• Supplied material:
--------------------

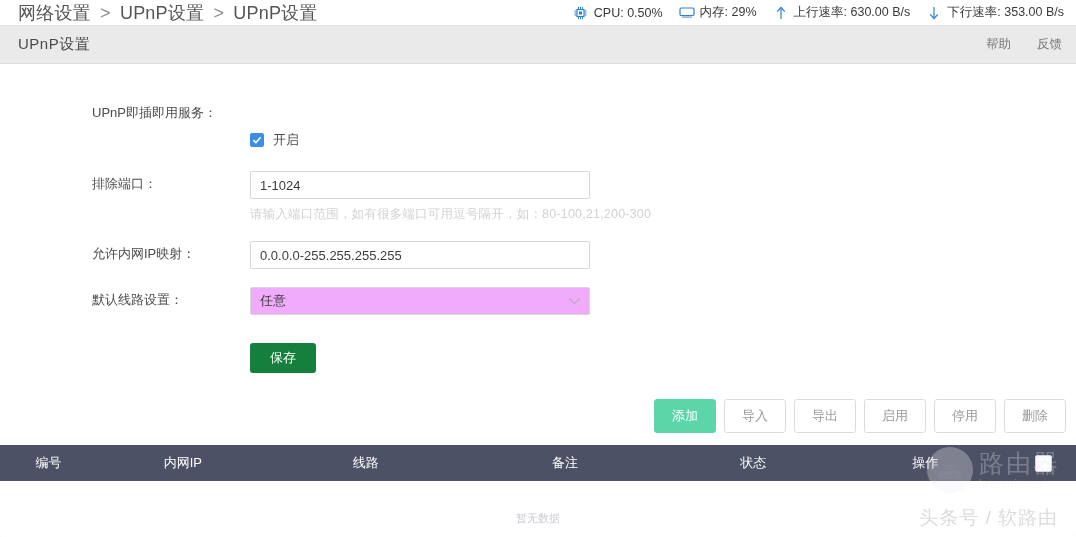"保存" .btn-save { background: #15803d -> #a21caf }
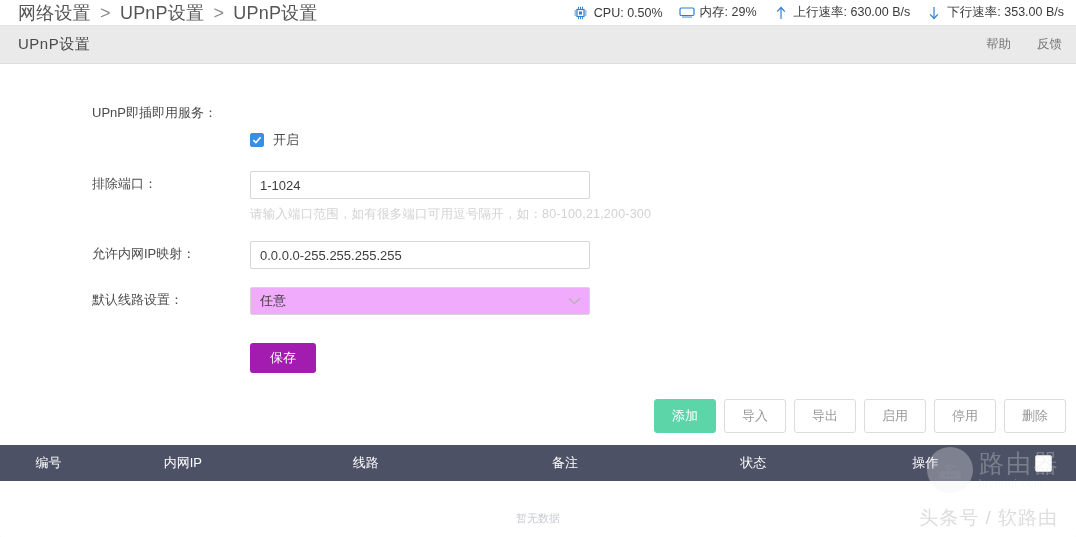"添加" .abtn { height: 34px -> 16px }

--------------------

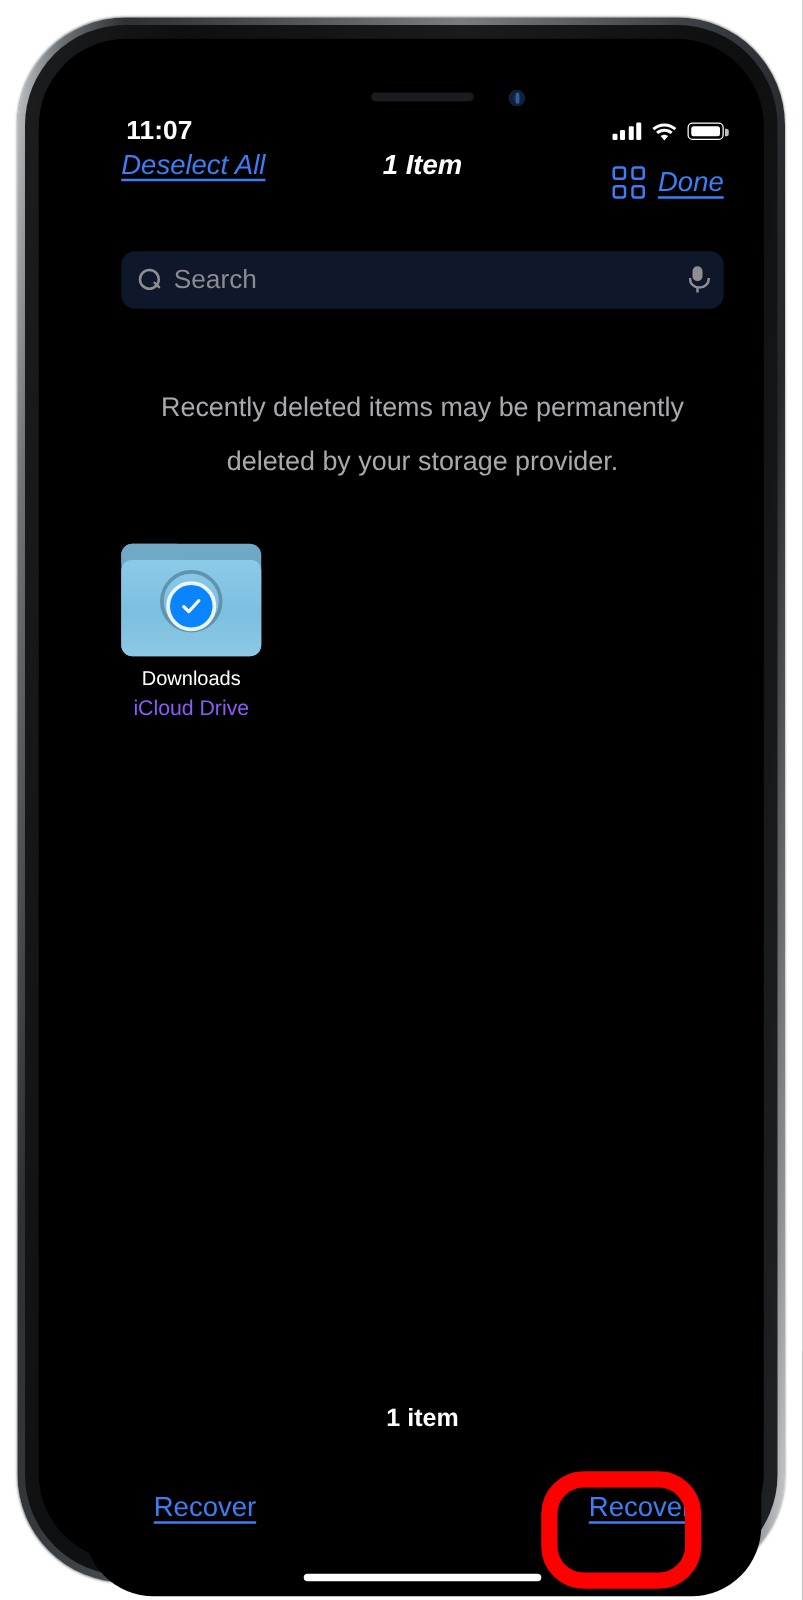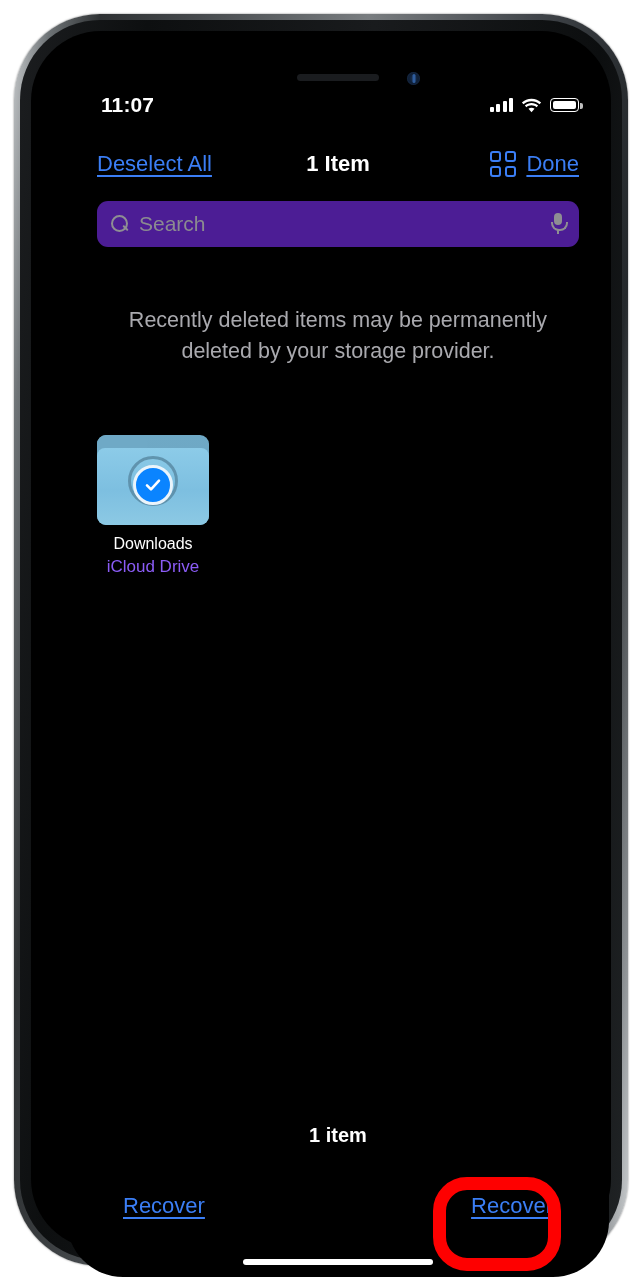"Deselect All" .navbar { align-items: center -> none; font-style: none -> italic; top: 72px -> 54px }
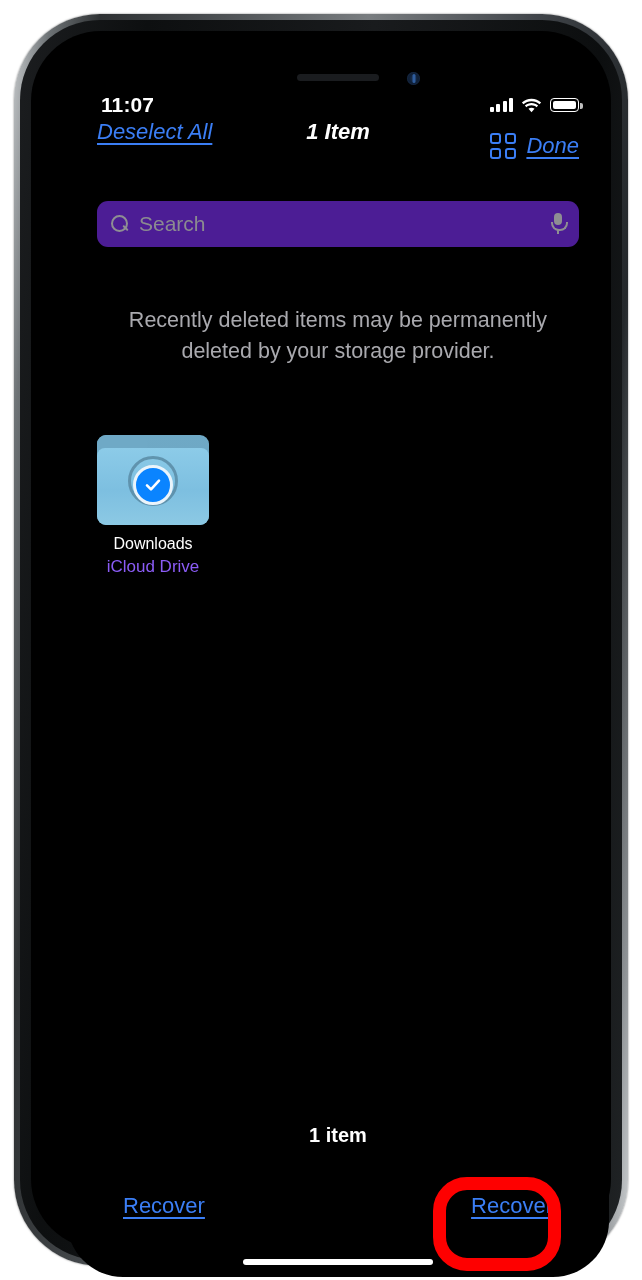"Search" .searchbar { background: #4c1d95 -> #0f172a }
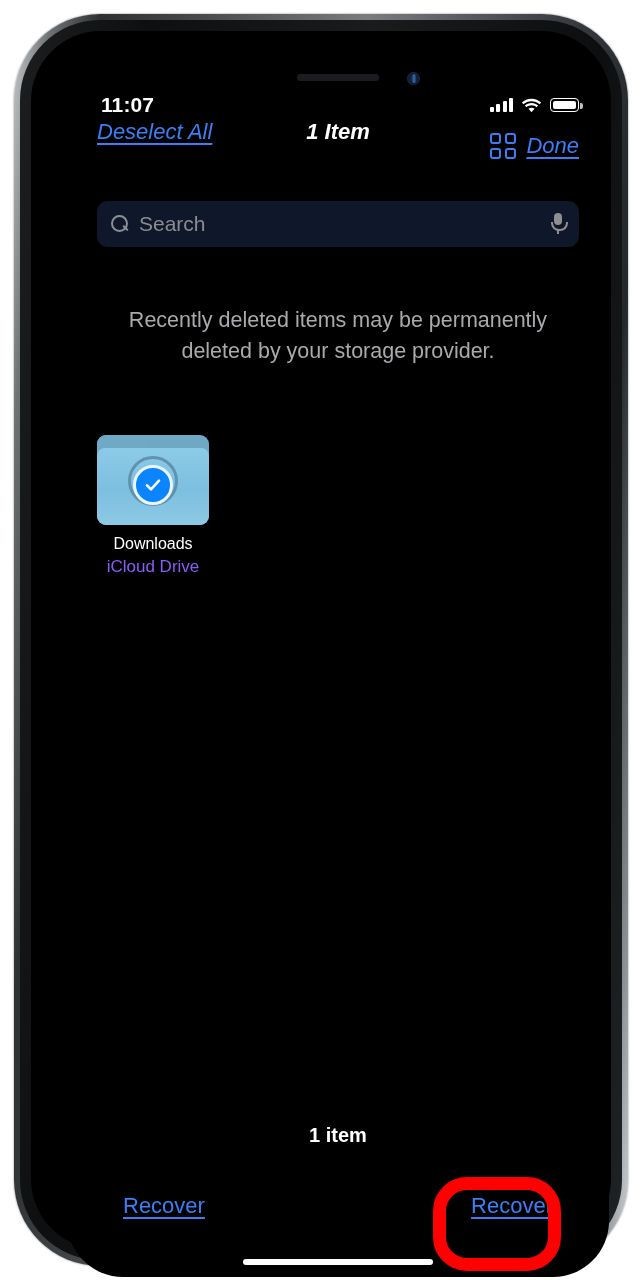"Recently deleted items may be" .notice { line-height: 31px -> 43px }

--------------------

• Instructions for the task:
Reproduce the entries exactly, from the line with "background: #4c1d95 ->" to the line with "deleted items may", both lines included, keeping no pictures.

• The completed task:
"Search" .searchbar { background: #4c1d95 -> #0f172a }
"Recently deleted items may be" .notice { line-height: 31px -> 43px }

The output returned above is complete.